I think a case can be made that it changed the result. If the admission rate had been what it had been in the past, three electorates might have changed hands … We know that provisional voters, because of their choice, are not a mirror image of the electorate as a whole. They tend to be more Labor and Green than they are Liberal, National, or anything else.

My view about it is that it is a demographic explanation. There is nothing partisan about it; that is just how it is.

He was explaining the fact that provisional voters are slightly more pro-Labor than the ordinary run of voters.

This bill on electoral funding should be seen in the light of all of the regressive changes that the previous government made to our electoral laws and to the process of democracy in Australia. The Australian Electoral Commission has provided me with some figures on the impact that this change has had on the ability of Australians to cast provisional votes. At each of the last three elections, between 165,000 and 180,000 people cast a provisional vote. In 2001 and 2004, about 50 per cent of those applications were rejected. This was usually on the grounds that the identity of those people could not satisfactorily be established, perhaps because they were not on the roll at the address they gave or because their application was not properly witnessed. This shows that the AEC was doing its job, ensuring that only people who were entitled to vote actually did so.

What all Australians should know about the previous government and their rorts that influenced the last election, however, is that in the 2007 election the proportion of applications rejected jumped to 86 per cent—that is, about 60,000 Australians who applied to cast a provisional vote were rejected. What was the explanation for that sudden rise? Was it that 60,000 people had suddenly become enrolled at false addresses or had forgotten to sign their names? No. It was because they were unable to provide photo ID, as required by the Howard government’s regressive changes to the act or, more likely, because they did not realise that they were required to do so.

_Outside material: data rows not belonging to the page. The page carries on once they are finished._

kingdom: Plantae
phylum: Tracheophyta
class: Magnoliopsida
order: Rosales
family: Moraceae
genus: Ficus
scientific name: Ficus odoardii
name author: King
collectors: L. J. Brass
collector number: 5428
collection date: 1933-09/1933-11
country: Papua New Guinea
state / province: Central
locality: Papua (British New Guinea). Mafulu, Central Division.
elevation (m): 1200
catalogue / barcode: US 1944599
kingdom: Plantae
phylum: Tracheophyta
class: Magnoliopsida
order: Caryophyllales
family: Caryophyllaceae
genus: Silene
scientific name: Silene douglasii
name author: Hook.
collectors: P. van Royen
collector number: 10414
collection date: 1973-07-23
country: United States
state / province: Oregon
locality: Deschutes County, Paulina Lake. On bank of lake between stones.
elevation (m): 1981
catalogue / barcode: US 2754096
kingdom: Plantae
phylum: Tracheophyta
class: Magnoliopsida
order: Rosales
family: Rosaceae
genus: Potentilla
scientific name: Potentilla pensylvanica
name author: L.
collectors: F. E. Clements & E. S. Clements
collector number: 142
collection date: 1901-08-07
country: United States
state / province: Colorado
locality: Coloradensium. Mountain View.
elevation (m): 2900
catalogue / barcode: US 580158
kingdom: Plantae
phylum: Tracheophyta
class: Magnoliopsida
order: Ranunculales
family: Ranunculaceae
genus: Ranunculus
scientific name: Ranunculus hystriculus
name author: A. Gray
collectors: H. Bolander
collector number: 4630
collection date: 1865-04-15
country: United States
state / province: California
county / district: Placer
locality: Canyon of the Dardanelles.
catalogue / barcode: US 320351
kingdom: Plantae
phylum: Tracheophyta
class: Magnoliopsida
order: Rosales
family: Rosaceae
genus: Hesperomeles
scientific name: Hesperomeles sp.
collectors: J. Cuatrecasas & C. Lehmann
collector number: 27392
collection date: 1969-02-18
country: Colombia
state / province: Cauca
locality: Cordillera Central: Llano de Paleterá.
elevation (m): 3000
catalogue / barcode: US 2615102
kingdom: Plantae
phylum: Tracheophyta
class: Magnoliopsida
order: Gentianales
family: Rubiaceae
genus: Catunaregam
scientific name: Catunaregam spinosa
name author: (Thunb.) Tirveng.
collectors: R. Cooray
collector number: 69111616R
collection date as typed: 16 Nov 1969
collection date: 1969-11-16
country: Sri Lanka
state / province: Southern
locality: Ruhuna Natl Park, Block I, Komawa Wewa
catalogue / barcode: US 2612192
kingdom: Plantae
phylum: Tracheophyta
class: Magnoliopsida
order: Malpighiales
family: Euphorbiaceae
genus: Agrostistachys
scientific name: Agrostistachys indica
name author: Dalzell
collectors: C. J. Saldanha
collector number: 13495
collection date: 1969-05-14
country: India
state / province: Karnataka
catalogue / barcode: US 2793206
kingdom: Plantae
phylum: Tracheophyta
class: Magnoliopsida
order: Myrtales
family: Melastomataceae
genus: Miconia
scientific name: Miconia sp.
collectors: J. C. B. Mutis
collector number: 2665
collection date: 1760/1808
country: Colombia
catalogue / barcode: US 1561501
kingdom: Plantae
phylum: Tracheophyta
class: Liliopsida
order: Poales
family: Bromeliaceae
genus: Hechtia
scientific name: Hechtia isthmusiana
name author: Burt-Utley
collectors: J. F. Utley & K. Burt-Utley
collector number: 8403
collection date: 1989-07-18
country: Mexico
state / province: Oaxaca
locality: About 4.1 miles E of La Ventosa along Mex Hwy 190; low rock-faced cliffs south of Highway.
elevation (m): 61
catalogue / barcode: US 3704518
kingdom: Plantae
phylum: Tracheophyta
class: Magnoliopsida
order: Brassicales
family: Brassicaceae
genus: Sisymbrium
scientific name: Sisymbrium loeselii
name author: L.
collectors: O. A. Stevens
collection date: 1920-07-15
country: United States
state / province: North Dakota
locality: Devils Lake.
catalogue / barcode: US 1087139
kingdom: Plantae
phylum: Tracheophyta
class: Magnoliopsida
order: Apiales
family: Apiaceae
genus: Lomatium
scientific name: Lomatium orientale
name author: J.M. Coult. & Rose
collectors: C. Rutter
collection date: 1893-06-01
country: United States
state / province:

We have a compulsory voting system in Australia; we ought to be doing everything we can to widen the franchise, not to minimise it. Taking 60,000 Australians off the electoral roll is just like the coalition’s opposition to this legislation—typical of their regressive behaviour as far as Australian democracy is concerned. The great majority of the voters, in other words, were honest citizens who were entitled to vote and who wanted to vote but were prevented from doing so by these quite unnecessary changes to the Electoral Act. We do not have to look very far to find out who these people were; people who wanted to cast a provisional vote but were unable to do so either because they were unable to provide photo ID or because they did not realise they were required to do so are likely to be first-time voters, people whose language is not English, new citizens, Indigenous people, people with disabilities sufficient to prevent them holding a drivers licence and people on low incomes, who are less likely to have passports. All of these categories are, on balance, more likely to be Labor or Green voters than Liberal or National Party voters.

When you look at the fundraising and transparency issues together with the early closure of the roll and these changes to provisional voting, you understand why people like the Democratic Audit of Australia and Professor Costar are concerned about Australian democracy and think that the changes made by the opposition are very regressive.